Dataset entries —

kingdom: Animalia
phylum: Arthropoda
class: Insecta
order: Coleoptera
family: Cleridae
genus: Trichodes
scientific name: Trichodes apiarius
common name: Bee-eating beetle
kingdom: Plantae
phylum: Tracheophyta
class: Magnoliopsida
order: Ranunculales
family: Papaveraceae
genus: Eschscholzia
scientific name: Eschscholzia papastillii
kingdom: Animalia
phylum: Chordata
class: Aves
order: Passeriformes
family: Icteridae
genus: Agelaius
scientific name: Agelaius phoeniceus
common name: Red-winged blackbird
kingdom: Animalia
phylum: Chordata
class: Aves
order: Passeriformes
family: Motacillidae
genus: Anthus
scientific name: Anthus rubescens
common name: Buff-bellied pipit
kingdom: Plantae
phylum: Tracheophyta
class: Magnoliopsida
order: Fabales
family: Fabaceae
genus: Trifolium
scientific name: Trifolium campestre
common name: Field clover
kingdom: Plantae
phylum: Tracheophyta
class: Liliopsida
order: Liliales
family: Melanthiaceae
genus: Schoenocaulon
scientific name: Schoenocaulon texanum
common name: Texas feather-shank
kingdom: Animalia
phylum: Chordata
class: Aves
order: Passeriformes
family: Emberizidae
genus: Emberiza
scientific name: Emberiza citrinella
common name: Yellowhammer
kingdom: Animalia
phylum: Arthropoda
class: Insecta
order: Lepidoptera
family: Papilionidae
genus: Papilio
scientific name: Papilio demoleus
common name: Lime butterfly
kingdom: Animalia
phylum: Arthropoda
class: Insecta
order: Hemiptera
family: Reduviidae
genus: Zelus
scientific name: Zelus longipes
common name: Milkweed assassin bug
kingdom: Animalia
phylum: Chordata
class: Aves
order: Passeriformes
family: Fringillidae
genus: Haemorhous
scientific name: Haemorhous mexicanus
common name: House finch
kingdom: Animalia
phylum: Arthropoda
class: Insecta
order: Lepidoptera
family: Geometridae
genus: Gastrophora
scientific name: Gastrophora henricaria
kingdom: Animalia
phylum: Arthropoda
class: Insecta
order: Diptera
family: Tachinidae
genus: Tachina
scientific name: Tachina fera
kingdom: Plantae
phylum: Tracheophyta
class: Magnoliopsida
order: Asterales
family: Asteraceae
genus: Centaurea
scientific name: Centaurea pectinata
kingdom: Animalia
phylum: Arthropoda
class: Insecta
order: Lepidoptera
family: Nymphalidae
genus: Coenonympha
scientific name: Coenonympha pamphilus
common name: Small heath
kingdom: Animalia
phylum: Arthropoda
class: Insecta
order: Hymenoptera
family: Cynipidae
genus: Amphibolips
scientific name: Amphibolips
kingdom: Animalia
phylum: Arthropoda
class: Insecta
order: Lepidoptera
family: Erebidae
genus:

Problem statement —
Reproduce every line of the entries above word for word, leaving nothing out.

Output of the exercise —
kingdom: Animalia
phylum: Arthropoda
class: Insecta
order: Coleoptera
family: Cleridae
genus: Trichodes
scientific name: Trichodes apiarius
common name: Bee-eating beetle
kingdom: Plantae
phylum: Tracheophyta
class: Magnoliopsida
order: Ranunculales
family: Papaveraceae
genus: Eschscholzia
scientific name: Eschscholzia papastillii
kingdom: Animalia
phylum: Chordata
class: Aves
order: Passeriformes
family: Icteridae
genus: Agelaius
scientific name: Agelaius phoeniceus
common name: Red-winged blackbird
kingdom: Animalia
phylum: Chordata
class: Aves
order: Passeriformes
family: Motacillidae
genus: Anthus
scientific name: Anthus rubescens
common name: Buff-bellied pipit
kingdom: Plantae
phylum: Tracheophyta
class: Magnoliopsida
order: Fabales
family: Fabaceae
genus: Trifolium
scientific name: Trifolium campestre
common name: Field clover
kingdom: Plantae
phylum: Tracheophyta
class: Liliopsida
order: Liliales
family: Melanthiaceae
genus: Schoenocaulon
scientific name: Schoenocaulon texanum
common name: Texas feather-shank
kingdom: Animalia
phylum: Chordata
class: Aves
order: Passeriformes
family: Emberizidae
genus: Emberiza
scientific name: Emberiza citrinella
common name: Yellowhammer
kingdom: Animalia
phylum: Arthropoda
class: Insecta
order: Lepidoptera
family: Papilionidae
genus: Papilio
scientific name: Papilio demoleus
common name: Lime butterfly
kingdom: Animalia
phylum: Arthropoda
class: Insecta
order: Hemiptera
family: Reduviidae
genus: Zelus
scientific name: Zelus longipes
common name: Milkweed assassin bug
kingdom: Animalia
phylum: Chordata
class: Aves
order: Passeriformes
family: Fringillidae
genus: Haemorhous
scientific name: Haemorhous mexicanus
common name: House finch
kingdom: Animalia
phylum: Arthropoda
class: Insecta
order: Lepidoptera
family: Geometridae
genus: Gastrophora
scientific name: Gastrophora henricaria
kingdom: Animalia
phylum: Arthropoda
class: Insecta
order: Diptera
family: Tachinidae
genus: Tachina
scientific name: Tachina fera
kingdom: Plantae
phylum: Tracheophyta
class: Magnoliopsida
order: Asterales
family: Asteraceae
genus: Centaurea
scientific name: Centaurea pectinata
kingdom: Animalia
phylum: Arthropoda
class: Insecta
order: Lepidoptera
family: Nymphalidae
genus: Coenonympha
scientific name: Coenonympha pamphilus
common name: Small heath
kingdom: Animalia
phylum: Arthropoda
class: Insecta
order: Hymenoptera
family: Cynipidae
genus: Amphibolips
scientific name: Amphibolips
kingdom: Animalia
phylum: Arthropoda
class: Insecta
order: Lepidoptera
family: Erebidae
genus:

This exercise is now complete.